Tone Sommerfelt is a senior researcher at PRIO and a social anthropologist with over two decades of fieldwork experience across West Africa, the Middle East, the Caucasus, and the Caribbean.
Her research sits at the intersection of political anthropology, migration studies, temporality, and the anthropology of development. A central thread is how people orient themselves toward uncertain futures: how expectations, anticipations, and unfulfilled plans shape everyday life and political behaviour in the present, and how these future orientations are entangled with questions of power, memory, and the weight of the past.

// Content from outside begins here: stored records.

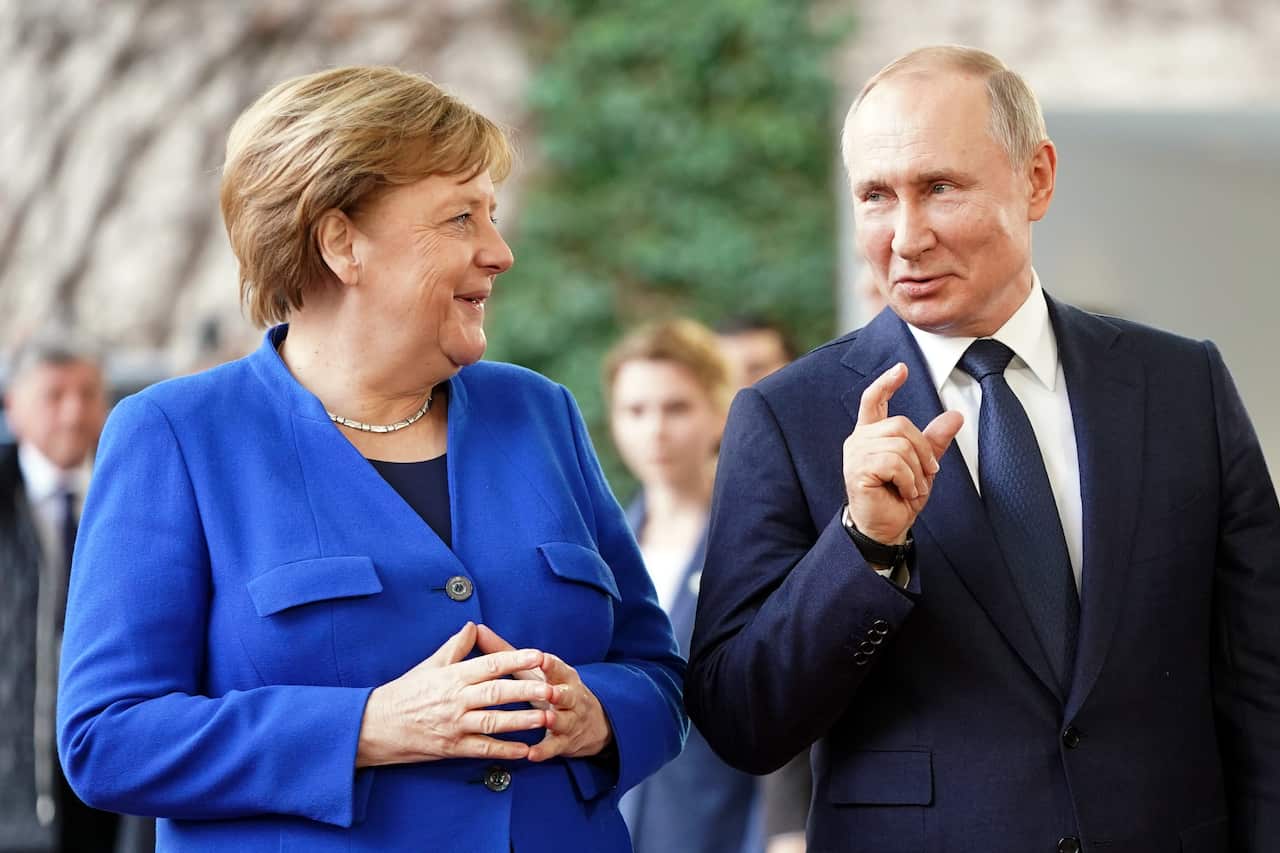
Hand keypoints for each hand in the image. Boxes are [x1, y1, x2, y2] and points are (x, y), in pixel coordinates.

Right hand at [356, 622, 553, 767]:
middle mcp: (456, 700)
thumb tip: (472, 626)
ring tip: (546, 718)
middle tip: (552, 688)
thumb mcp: (429, 666)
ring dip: (522, 721)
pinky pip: (483, 749)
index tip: (538, 655)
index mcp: (452, 677)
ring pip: (494, 722)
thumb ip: (454, 647)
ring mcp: (455, 725)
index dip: (515, 660)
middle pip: (497, 693)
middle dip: (527, 691)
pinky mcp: (451, 747)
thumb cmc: (404, 693)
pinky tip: (524, 749)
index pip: (490, 665)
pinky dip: (505, 750)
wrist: (376, 726)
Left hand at [475, 624, 612, 761]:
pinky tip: (531, 753)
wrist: (587, 722)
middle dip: (559, 692)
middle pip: (566, 693)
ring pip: (564, 720)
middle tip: (549, 692)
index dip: (550, 664)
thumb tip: (477, 630)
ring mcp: (569, 720)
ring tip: (546, 719)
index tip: (541, 658)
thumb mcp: (532, 670)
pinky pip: (555, 747)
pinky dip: (544, 750)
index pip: (557, 667)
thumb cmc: (549, 687)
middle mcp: (569, 696)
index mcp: (561, 675)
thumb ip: (505, 653)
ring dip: (556, 720)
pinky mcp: (564, 741)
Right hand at [843, 363, 963, 545]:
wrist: (886, 528)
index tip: (902, 369)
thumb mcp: (922, 466)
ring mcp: (855, 455)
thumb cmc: (898, 498)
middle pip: (900, 424)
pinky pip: (893, 463)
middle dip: (922, 450)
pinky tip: (904, 491)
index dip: (887, 383)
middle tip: (927, 474)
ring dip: (916, 470)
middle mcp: (859, 440)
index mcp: (871, 434)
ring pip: (899, 445)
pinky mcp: (857, 471)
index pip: (874, 400)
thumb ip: (934, 441)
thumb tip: (955, 416)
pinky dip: (908, 479)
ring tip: (911, 487)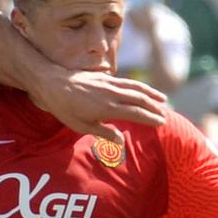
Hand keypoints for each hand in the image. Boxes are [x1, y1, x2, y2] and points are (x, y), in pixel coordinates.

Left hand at [40, 71, 169, 139]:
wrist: (53, 83)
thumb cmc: (65, 108)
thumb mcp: (81, 126)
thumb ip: (103, 132)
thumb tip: (121, 140)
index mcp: (108, 108)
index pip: (136, 113)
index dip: (150, 118)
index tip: (161, 122)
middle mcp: (112, 94)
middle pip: (140, 99)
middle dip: (154, 107)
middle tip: (165, 115)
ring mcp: (109, 84)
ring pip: (136, 88)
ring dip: (151, 94)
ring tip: (162, 99)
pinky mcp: (105, 78)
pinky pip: (127, 82)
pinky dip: (139, 86)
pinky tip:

This concern with temporality has driven projects on migration and displacement, including Future Migration as Present Fact (FUMI), led by Jørgen Carling, which traced how migration plans that may never materialise nonetheless shape individual biographies and societal change in Cape Verde, Ghana, and The Gambia.
She also examines the political economy of global environmental funding, and how international financing practices for biodiversity and environmental protection shape dynamics on the ground, and with what consequences for the communities and ecosystems they are meant to serve. These questions are part of a broader interest in how external pressures and transnational processes – including debates on religion, ethnicity, and emigration – refract through state-society relations and feed into political processes, particularly in African societies.
Her primary ethnographic home is West Africa, where she has conducted long-term fieldwork in rural, peri-urban, and urban settings in The Gambia, as well as shorter-term fieldwork in Ghana and Mali. A fluent Wolof speaker, she brings linguistic depth to her ethnographic work in the Gambia-Senegal region. This fieldwork has generated sustained engagements with questions of kinship, family, and the material dimensions of social life: how resources, objects, and economic relations are woven into the fabric of everyday relatedness. She also has extensive experience in applied research on global child protection – including child labour, street-living children, and child soldiering – with projects spanning Haiti, Georgia, Azerbaijan, Morocco, and Jordan.
Tone holds a PhD in Social Anthropology from the University of Oslo and has held research positions at the University of Oxford (visiting fellow, Institute of Social and Cultural Anthropology and the International Gender Studies Centre at Queen Elizabeth House) and the Norwegian University of Science and Technology (postdoctoral fellow).